Let’s do the same for mutations, we’ll do a quick example using one gene and drug from the CCLE dataset.
# mutation signature
sig.mut <- drugSensitivitySig(
object = CCLEsmall,
mDataType = "mutation",
drugs = "PD-0325901",
features = "BRAF",
sensitivity.measure = "auc_published",
molecular.summary.stat = "and",
sensitivity.summary.stat = "median",
verbose = FALSE
)
sig.mut@.Data[,,c(1,6)]
## estimate pvalue
## 8.251857e-01 1.612881e-09
Univariate vs Multivariate Analysis
For the final section of this lab, we will explore univariate vs multivariate linear modeling. Let’s start with a simple univariate linear model using the same Gene and Drug vector from earlier.
Univariate Analysis
Recall Gene
is the RNA expression vector of
ENSG00000000005
and Drug
is the drug response
vector (AUC) for PD-0325901
in the GDSC dataset.
##
## Call:
## lm(formula = Drug ~ Gene)
##
## Residuals:
## Min 1Q Median 3Q Max
## -0.12867 -0.04835 -0.01884 0.05239 0.14848
##
## Coefficients:
## Estimate Std. Error t value Pr(>|t|)
## (Intercept) -0.004639 0.139300 -0.033 0.974
## Gene 0.014028 0.017253 0.813 0.443
##
## Residual standard error: 0.08965 on 7 degrees of freedom
## Multiple R-squared: 0.0863, Adjusted R-squared: -0.04423
## F-statistic: 0.6612 on 1 and 7 DF, p-value: 0.4429
Let’s break down this output:
Residuals: the difference between the predicted y (drug response) values and the actual y values. A larger range suggests the model may not be a good fit of the data.

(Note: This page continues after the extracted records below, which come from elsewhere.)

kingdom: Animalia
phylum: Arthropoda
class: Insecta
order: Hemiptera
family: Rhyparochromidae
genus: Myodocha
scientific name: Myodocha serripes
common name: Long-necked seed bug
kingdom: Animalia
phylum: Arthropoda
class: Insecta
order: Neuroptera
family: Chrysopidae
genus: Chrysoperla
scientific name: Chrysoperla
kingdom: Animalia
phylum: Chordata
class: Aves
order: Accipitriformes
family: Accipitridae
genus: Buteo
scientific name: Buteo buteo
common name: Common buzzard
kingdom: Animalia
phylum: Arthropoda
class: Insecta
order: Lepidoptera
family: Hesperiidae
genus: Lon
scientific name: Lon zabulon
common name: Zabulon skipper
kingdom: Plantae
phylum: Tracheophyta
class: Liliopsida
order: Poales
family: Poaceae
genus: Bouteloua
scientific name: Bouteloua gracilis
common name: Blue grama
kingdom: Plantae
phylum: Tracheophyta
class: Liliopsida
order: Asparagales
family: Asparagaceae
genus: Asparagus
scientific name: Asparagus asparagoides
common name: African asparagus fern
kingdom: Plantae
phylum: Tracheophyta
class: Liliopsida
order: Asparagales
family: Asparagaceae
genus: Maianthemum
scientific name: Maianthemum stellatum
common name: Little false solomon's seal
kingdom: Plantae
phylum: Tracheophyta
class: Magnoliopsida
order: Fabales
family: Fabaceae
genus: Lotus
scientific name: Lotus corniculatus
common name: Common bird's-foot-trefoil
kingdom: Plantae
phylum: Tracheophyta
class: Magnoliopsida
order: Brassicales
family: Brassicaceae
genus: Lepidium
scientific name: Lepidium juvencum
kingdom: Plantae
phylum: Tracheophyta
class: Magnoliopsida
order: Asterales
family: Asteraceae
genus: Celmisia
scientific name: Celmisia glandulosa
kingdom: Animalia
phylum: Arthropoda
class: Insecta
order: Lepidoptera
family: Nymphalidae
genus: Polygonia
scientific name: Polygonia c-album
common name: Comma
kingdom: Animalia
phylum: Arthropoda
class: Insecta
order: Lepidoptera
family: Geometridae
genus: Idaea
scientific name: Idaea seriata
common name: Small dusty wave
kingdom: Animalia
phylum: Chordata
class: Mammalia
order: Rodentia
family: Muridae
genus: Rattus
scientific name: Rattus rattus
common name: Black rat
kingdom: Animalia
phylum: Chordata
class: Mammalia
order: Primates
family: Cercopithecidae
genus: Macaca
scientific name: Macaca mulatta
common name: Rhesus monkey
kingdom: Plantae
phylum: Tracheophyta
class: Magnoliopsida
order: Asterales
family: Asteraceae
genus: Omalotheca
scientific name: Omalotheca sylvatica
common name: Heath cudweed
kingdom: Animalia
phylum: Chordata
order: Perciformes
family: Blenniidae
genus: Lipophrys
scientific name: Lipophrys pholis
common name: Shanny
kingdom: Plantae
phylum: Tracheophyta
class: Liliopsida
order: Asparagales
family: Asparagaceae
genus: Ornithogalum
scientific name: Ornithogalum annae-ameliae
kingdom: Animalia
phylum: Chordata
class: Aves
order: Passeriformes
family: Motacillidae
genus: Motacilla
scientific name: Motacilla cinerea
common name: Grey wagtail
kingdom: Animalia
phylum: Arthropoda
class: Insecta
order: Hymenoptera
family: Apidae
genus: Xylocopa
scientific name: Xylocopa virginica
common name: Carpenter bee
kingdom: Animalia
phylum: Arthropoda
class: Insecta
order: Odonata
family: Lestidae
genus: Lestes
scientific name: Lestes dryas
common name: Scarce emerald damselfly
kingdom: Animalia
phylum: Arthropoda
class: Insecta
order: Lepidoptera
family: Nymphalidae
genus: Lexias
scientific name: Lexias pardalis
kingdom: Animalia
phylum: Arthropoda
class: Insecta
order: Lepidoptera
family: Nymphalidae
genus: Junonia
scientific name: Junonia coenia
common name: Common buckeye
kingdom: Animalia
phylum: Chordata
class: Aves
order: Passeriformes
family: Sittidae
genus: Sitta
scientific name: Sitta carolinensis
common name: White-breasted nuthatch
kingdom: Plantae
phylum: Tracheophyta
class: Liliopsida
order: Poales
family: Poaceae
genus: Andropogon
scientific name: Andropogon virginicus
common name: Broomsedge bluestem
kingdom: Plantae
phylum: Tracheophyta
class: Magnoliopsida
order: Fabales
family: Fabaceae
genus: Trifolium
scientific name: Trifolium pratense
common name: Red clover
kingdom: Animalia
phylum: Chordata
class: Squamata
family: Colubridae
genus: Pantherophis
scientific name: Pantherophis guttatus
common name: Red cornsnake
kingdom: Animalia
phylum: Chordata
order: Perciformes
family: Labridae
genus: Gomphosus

Coefficients: the parameters of the model. -
Estimate
can be considered the effect size. Specifically,
it is the one-unit change in the y variable (drug response) per one-unit
change in the x variable (gene expression). The estimate from our
drug~gene association is 0.014028
. -
Pr(>|t|)
is the corresponding p-value for each estimate.
The p-value from our drug~gene association test is
0.443
.
Note: If any of the coefficients had met the p-value < 0.05
significance threshold, you would have seen *
beside the
estimate (unfortunately, this association does not meet this
threshold).
Let’s see if we can make a multi-variate model with better performance.
# get another gene vector
commonGenes[2]
## [1] "ENSG00000000005"
##
## Call:
## lm(formula = Drug ~ Gene + Gene2)
##
## Residuals:
## Min 1Q Median 3Q Max
## -0.13292 -0.04715 -0.02147 0.04840 0.14047
##
## Coefficients:
## Estimate Std. Error t value Pr(>|t|)
## (Intercept) 0.15618 0.84445 0.185 0.859
## Gene 0.01251 0.02017 0.620 0.558
## Gene2 -0.03441 0.17780 -0.194 0.853
##
## Residual standard error: 0.09653 on 6 degrees of freedom
## Multiple R-squared: 0.09197, Adjusted R-squared: -0.2107
## F-statistic: 0.3038 on 2 and 6 DF, p-value: 0.7487
The second gene feature we are adding to our model is
ENSG00000000005
.
Take a look at the output, comparing it to the previous model we ran. Do you think that adding an additional gene has improved model performance?